* [WORK REQUIRED]
Across the entries below, the lines containing "Center" should be counted and only their number returned.
===============
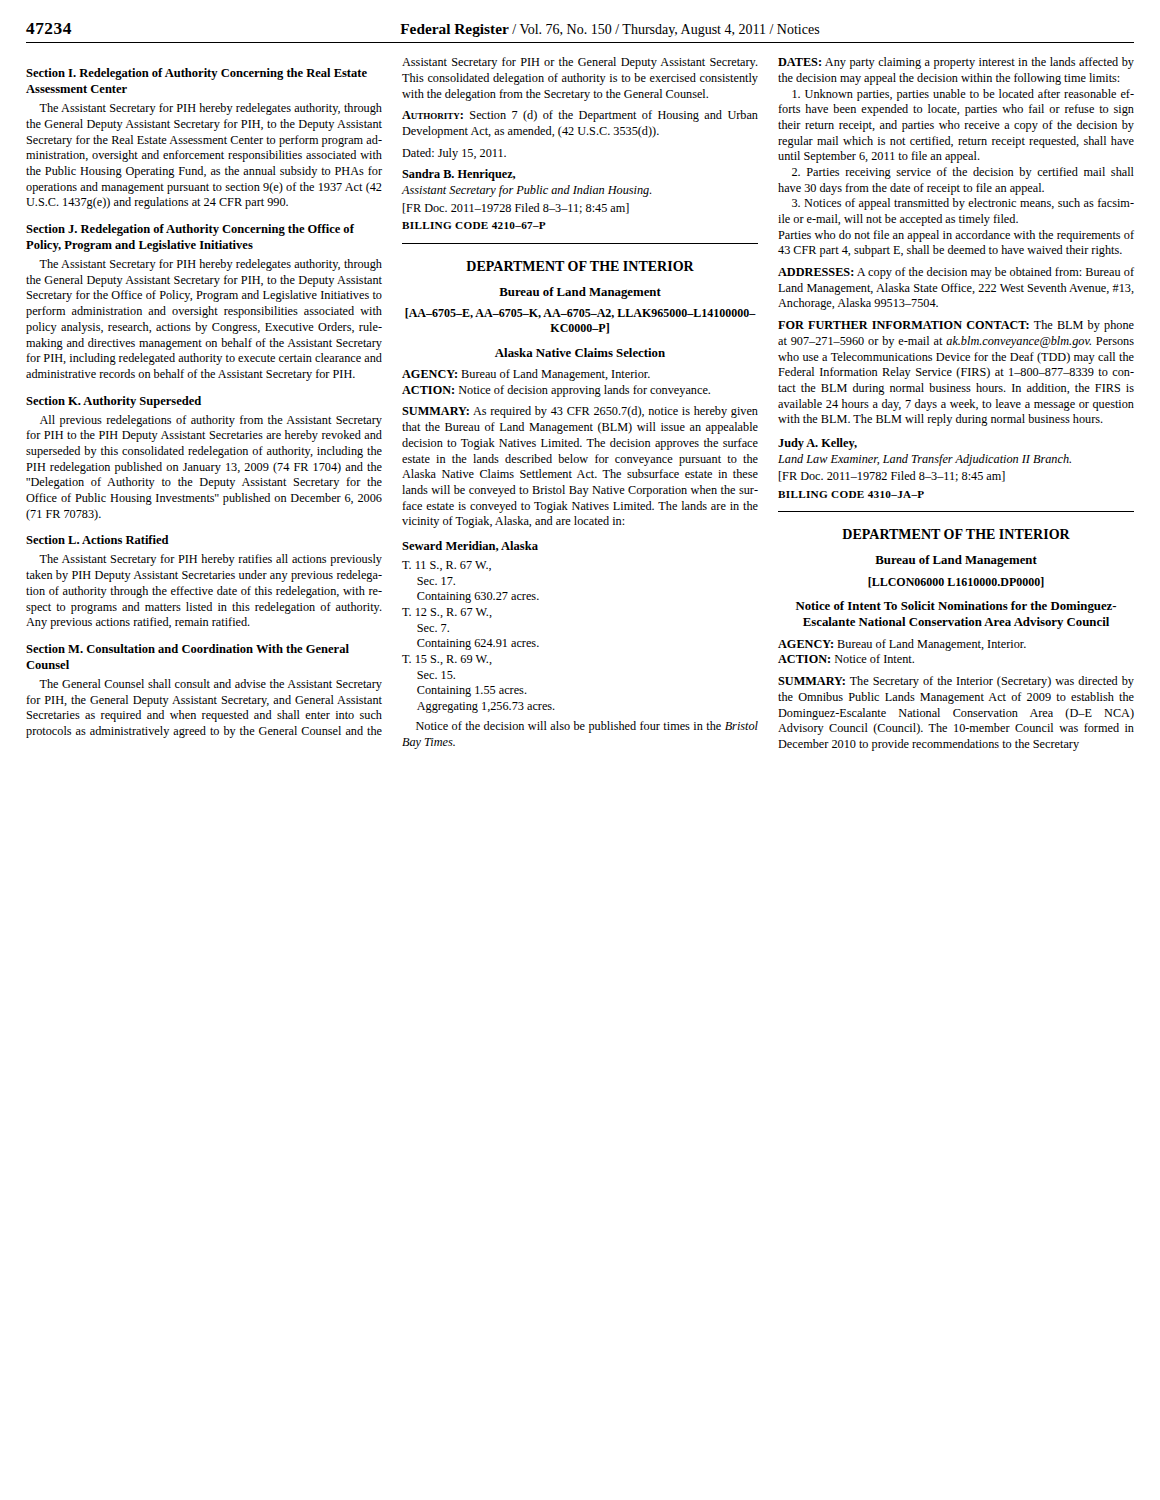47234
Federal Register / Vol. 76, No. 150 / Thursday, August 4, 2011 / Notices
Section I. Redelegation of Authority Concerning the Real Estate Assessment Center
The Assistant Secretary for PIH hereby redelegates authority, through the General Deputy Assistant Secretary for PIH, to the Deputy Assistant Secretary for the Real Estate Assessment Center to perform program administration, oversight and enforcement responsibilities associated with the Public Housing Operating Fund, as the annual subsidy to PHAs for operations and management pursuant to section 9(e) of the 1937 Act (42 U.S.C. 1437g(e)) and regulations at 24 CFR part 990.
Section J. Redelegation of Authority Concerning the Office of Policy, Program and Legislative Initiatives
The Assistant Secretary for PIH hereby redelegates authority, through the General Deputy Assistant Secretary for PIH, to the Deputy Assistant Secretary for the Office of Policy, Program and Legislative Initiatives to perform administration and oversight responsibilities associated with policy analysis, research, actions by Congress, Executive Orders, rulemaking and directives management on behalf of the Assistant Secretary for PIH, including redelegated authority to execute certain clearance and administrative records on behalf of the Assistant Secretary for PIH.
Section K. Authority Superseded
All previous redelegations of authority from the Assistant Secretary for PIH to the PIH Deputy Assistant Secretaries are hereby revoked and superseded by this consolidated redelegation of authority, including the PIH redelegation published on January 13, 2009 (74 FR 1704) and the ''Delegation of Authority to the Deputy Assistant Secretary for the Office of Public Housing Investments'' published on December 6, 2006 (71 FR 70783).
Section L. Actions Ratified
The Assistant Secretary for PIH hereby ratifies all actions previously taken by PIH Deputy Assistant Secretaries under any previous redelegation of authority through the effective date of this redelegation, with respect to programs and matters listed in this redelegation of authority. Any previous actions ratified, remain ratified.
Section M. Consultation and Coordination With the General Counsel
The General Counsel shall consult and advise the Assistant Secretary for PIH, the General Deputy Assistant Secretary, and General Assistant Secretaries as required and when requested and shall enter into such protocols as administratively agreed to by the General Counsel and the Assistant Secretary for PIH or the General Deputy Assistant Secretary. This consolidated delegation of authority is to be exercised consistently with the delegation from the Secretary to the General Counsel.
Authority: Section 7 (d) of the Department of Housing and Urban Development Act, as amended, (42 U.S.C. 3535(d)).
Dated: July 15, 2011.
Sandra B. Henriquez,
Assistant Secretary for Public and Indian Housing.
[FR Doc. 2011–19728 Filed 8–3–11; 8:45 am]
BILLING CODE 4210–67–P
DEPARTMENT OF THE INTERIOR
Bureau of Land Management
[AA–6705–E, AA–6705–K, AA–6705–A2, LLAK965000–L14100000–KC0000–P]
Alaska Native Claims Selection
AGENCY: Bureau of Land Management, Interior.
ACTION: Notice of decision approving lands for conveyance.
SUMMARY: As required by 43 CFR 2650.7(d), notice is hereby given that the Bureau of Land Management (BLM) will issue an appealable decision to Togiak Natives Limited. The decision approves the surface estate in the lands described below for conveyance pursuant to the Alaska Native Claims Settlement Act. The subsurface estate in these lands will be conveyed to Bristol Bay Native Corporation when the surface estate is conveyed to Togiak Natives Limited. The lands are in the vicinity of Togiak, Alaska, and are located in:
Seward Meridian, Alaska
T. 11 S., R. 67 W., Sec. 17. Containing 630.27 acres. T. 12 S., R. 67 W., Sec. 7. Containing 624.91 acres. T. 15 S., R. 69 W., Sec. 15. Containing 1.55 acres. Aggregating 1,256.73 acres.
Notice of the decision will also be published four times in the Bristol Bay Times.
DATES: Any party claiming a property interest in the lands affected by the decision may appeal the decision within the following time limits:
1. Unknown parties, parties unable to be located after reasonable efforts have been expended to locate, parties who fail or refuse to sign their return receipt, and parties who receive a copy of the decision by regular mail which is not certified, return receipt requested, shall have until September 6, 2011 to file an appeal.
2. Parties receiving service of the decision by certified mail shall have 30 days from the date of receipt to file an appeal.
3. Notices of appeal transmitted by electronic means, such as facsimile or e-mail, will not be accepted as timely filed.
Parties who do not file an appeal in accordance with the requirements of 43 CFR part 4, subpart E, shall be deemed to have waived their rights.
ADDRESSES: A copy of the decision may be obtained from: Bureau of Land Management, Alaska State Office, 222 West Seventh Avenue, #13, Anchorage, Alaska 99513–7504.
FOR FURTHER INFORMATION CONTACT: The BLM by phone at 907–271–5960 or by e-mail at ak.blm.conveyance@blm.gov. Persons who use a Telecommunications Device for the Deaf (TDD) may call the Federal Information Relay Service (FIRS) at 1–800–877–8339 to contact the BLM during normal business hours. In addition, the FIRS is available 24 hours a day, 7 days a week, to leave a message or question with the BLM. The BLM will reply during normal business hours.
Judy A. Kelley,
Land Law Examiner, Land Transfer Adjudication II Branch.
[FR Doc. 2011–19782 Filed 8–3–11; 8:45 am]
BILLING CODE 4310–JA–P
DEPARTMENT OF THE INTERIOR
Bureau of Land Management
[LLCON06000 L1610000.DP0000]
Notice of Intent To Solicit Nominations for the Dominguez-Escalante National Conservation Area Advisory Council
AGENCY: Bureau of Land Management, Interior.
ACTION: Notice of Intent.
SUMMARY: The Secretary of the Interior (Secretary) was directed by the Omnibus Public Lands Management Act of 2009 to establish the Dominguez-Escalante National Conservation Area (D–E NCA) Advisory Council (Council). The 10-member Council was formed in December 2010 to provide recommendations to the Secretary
===============
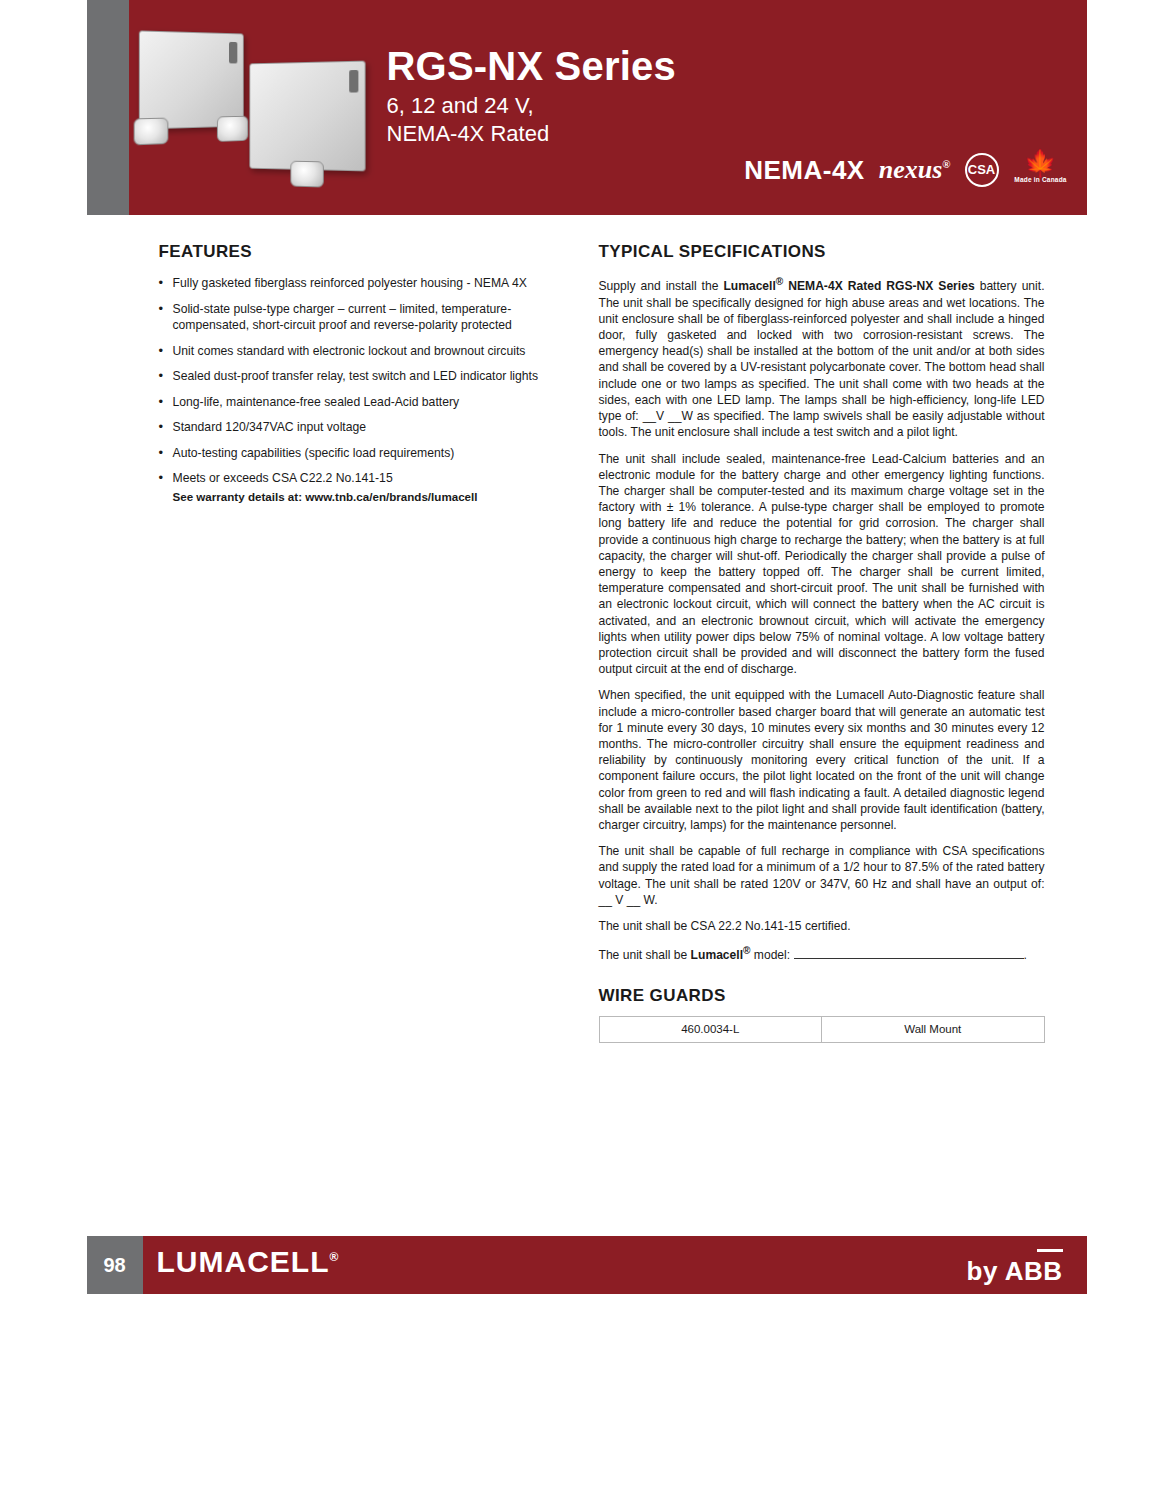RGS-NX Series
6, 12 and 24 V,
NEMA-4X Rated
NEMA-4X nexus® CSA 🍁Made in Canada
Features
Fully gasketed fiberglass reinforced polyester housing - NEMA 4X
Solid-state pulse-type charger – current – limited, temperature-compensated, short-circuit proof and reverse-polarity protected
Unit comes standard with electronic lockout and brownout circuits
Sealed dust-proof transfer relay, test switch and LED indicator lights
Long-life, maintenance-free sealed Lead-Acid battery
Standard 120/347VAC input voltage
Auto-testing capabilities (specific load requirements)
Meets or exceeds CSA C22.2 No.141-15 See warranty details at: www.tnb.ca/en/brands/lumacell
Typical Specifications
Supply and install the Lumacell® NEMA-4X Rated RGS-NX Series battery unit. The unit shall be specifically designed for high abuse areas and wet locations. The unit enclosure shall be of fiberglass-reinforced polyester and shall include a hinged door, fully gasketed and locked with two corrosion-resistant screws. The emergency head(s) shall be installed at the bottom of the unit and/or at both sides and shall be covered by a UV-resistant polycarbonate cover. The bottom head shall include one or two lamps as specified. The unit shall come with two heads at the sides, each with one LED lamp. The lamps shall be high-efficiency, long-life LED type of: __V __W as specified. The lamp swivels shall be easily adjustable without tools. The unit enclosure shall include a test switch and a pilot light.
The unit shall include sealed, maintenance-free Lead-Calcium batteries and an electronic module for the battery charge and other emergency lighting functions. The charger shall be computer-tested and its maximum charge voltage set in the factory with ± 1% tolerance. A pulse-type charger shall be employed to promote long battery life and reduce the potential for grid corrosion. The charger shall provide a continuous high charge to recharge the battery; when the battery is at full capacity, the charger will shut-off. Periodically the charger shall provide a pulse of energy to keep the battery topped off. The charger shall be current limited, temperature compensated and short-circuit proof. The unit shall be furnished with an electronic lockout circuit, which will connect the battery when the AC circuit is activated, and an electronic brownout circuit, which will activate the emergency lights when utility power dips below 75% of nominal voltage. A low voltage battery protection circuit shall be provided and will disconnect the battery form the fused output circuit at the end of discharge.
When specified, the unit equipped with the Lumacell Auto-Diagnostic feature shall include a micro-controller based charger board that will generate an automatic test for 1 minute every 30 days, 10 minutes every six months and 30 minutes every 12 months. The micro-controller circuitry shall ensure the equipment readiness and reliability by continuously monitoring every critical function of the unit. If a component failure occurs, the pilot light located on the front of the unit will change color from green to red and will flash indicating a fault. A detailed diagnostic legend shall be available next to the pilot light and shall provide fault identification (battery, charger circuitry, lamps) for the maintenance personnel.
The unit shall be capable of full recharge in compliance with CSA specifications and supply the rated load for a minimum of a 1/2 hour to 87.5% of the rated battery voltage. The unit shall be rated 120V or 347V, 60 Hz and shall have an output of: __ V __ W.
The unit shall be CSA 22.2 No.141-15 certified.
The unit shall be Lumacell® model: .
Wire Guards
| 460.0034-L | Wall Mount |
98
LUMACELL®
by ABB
===============
* [TASK RESPONSE]
2